Universality of the negativity in the Lipkin-Meshkov-Glick model

The entanglement between noncomplementary blocks of a many-body system, where a part of the system forms an ignored environment, is a largely untouched problem without analytic results. We rectify this gap by studying the logarithmic negativity between two macroscopic sets of spins in an arbitrary tripartition of a collection of mutually interacting spins described by the Lipkin-Meshkov-Glick Hamiltonian. This entanglement measure is found to be finite and universal at the critical point for any tripartition whereas it diverges for a bipartition. In this limiting case, we show that it behaves as the entanglement entropy, suggesting a deep relation between the scaling exponents of these two independently defined quantities which may be valid for other systems.

Figure 1

Logarithmic negativity $\mathcal{L}$ as a function of magnetic field $h$ for an equal tripartition ${\tau }_1={\tau }_2={\tau }_3=1/3$ and for two different values of the anisotropy parameter $\gamma$. In the thermodynamic limit, corresponding to the red (gray) lines, at the critical point, $\mathcal{L}$ is universal (independent of $\gamma$). Black lines correspond to numerical data for $N=90$, 150, 210, which match the analytical prediction $N=\infty$ increasingly well. Note also that $\mathcal{L}$ vanishes for $h=\sqrt{\gamma }$ where the ground state is separable [12].

Figure 2

Logarithmic negativity $\mathcal{L}$ as a function of the magnetic field $h$ for a bipartition ${\tau }_1=1/3,{\tau }_3=2/3,$ and $\gamma =1/2$, shown as red (gray) line.
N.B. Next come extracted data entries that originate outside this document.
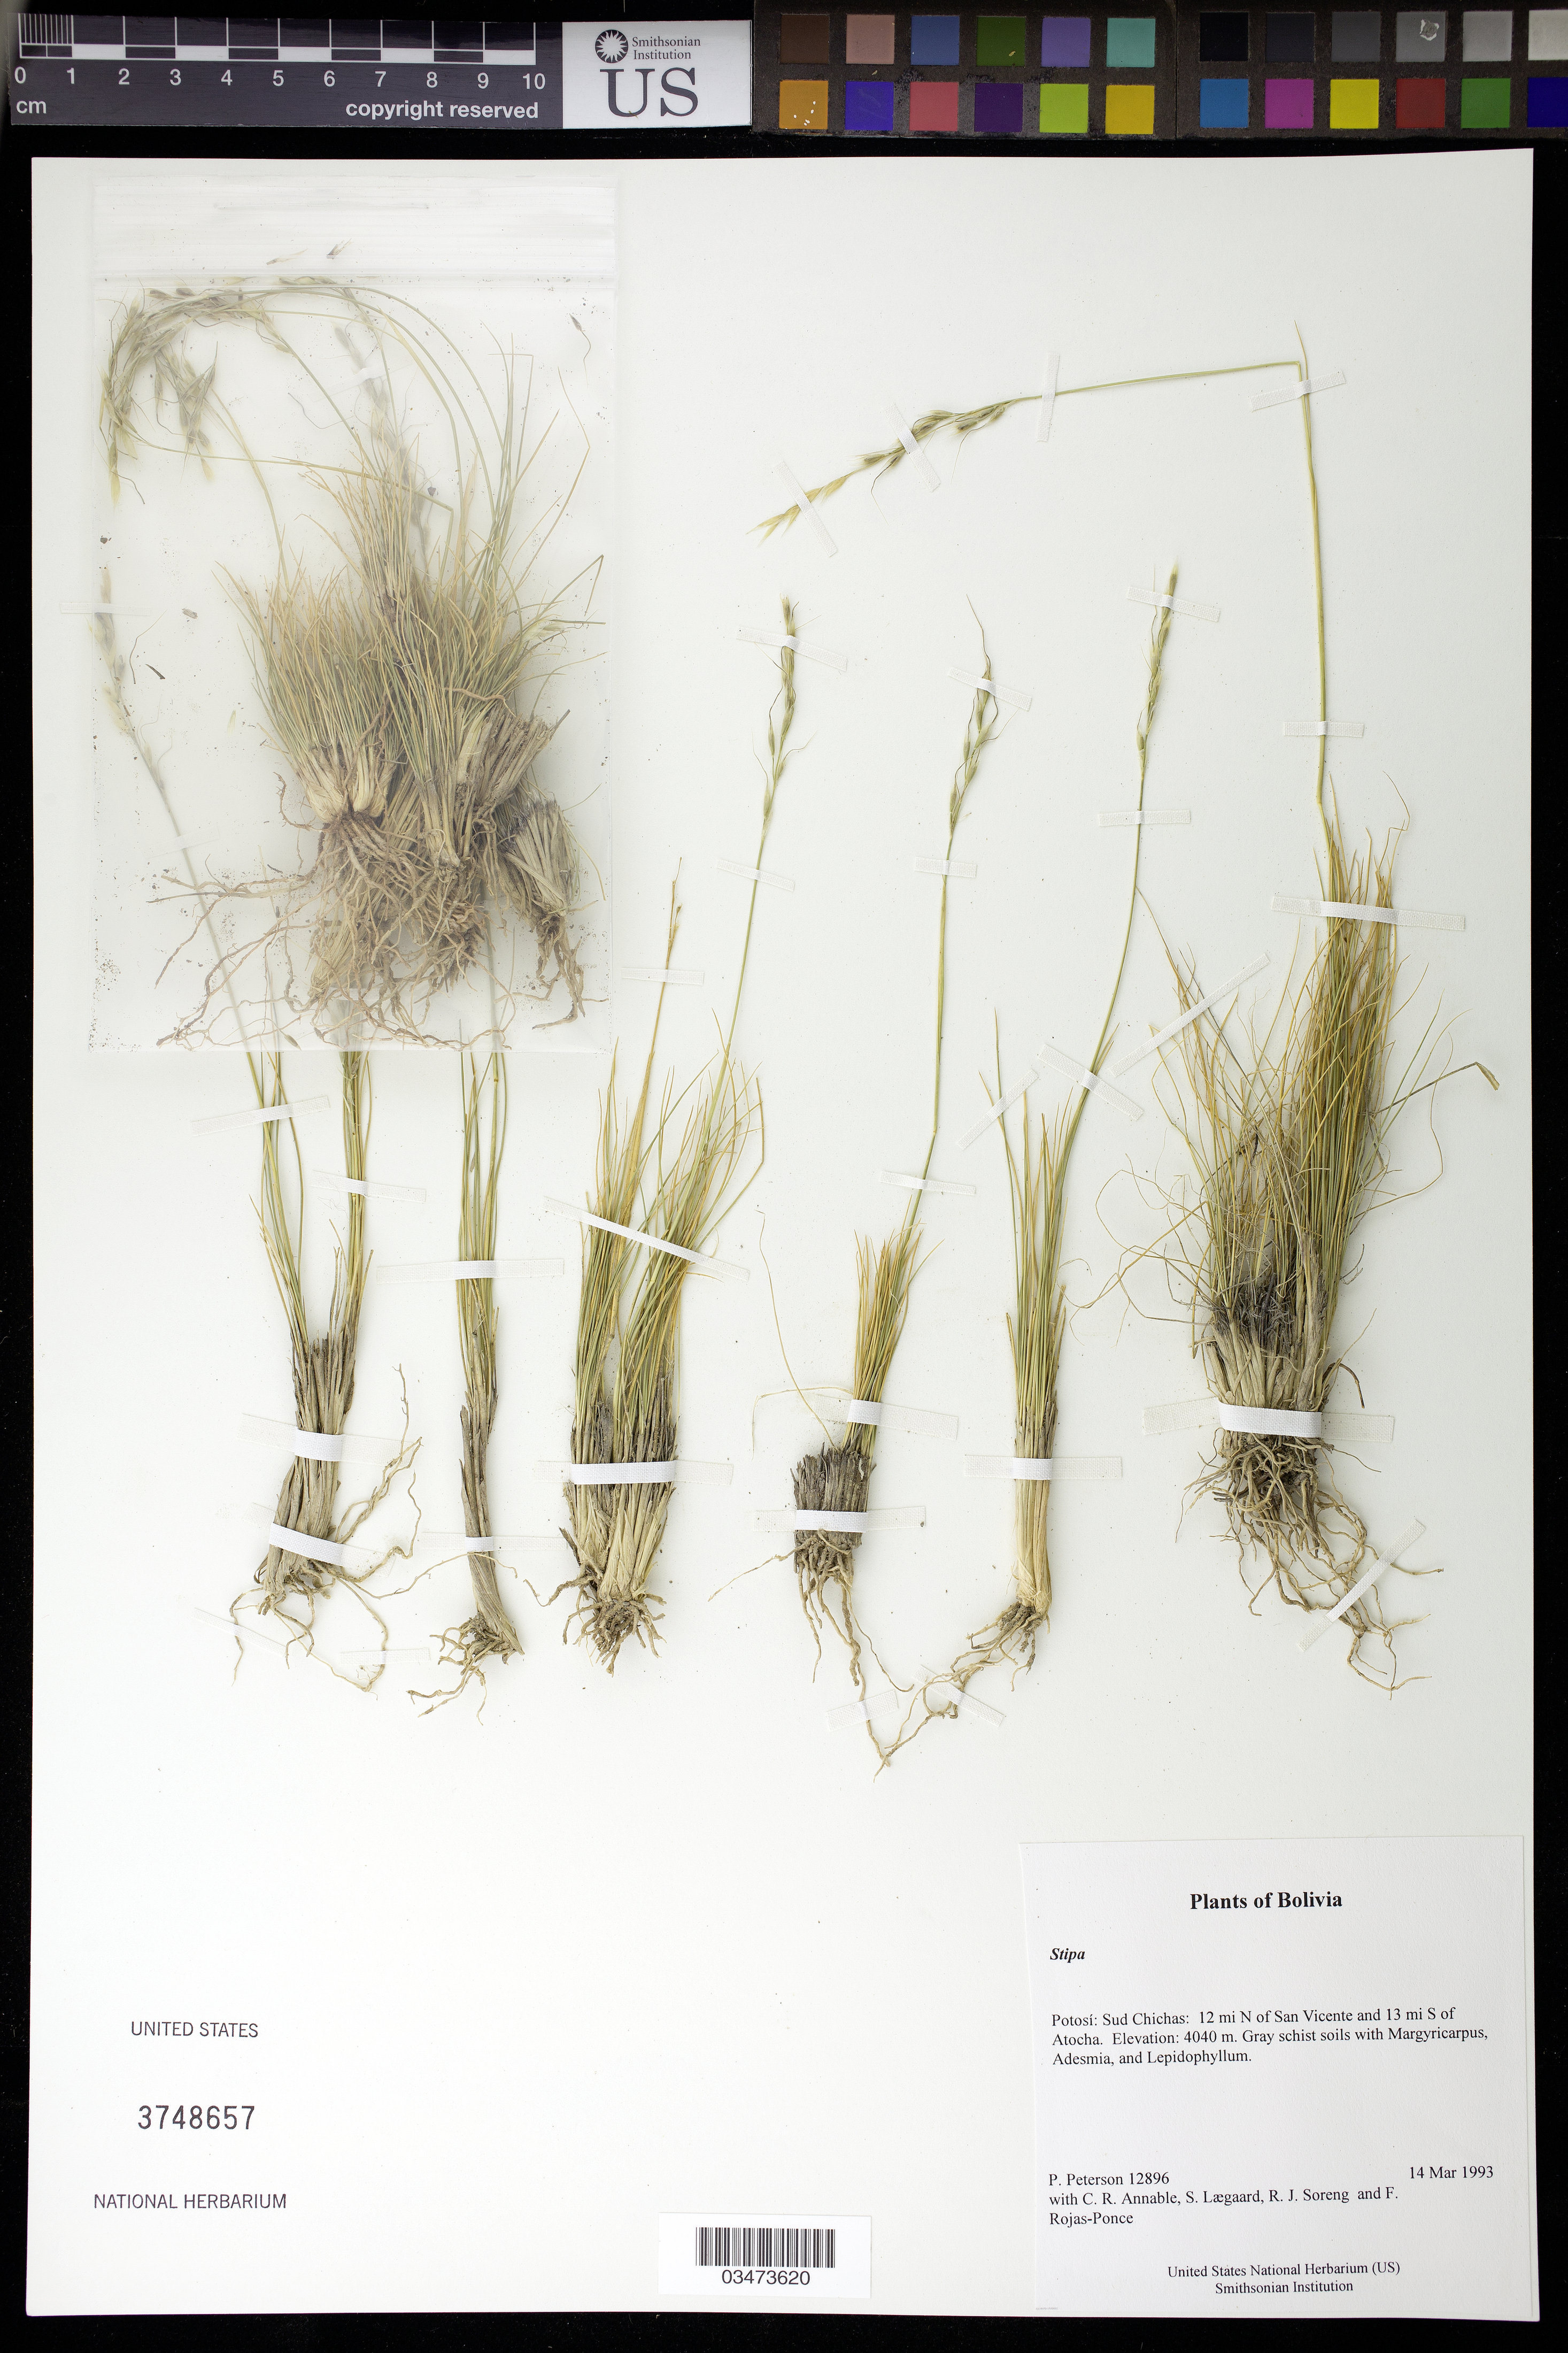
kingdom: Plantae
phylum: Tracheophyta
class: Liliopsida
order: Poales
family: Poaceae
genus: Stipa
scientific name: Stipa sp.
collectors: P. M. Peterson, C. R. Annable, S. Lægaard, R. J. Soreng & F. Rojas-Ponce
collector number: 12896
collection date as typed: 14 Mar 1993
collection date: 1993-03-14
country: Bolivia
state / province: Potosí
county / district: Sud Chichas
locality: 12 mi N of San Vicente and 13 mi S of Atocha.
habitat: Gray schist soils with Margyricarpus, Adesmia, and Lepidophyllum.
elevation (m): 4040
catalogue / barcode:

In the broken phase $h<1$ we plot $\mathcal{L}+\ln 2$ for a reason detailed in the text. Black lines corresponds to exact diagonalization data for $N=180$, 270, 360. Inset: Scaling of $\mathcal{L}$ with system size $N=120,150,\dots ,1080$ from exact diagonalization (black circles) approaching a linear dependence on $\ln N$ with slope $1/6$ (dashed line) for large $N$.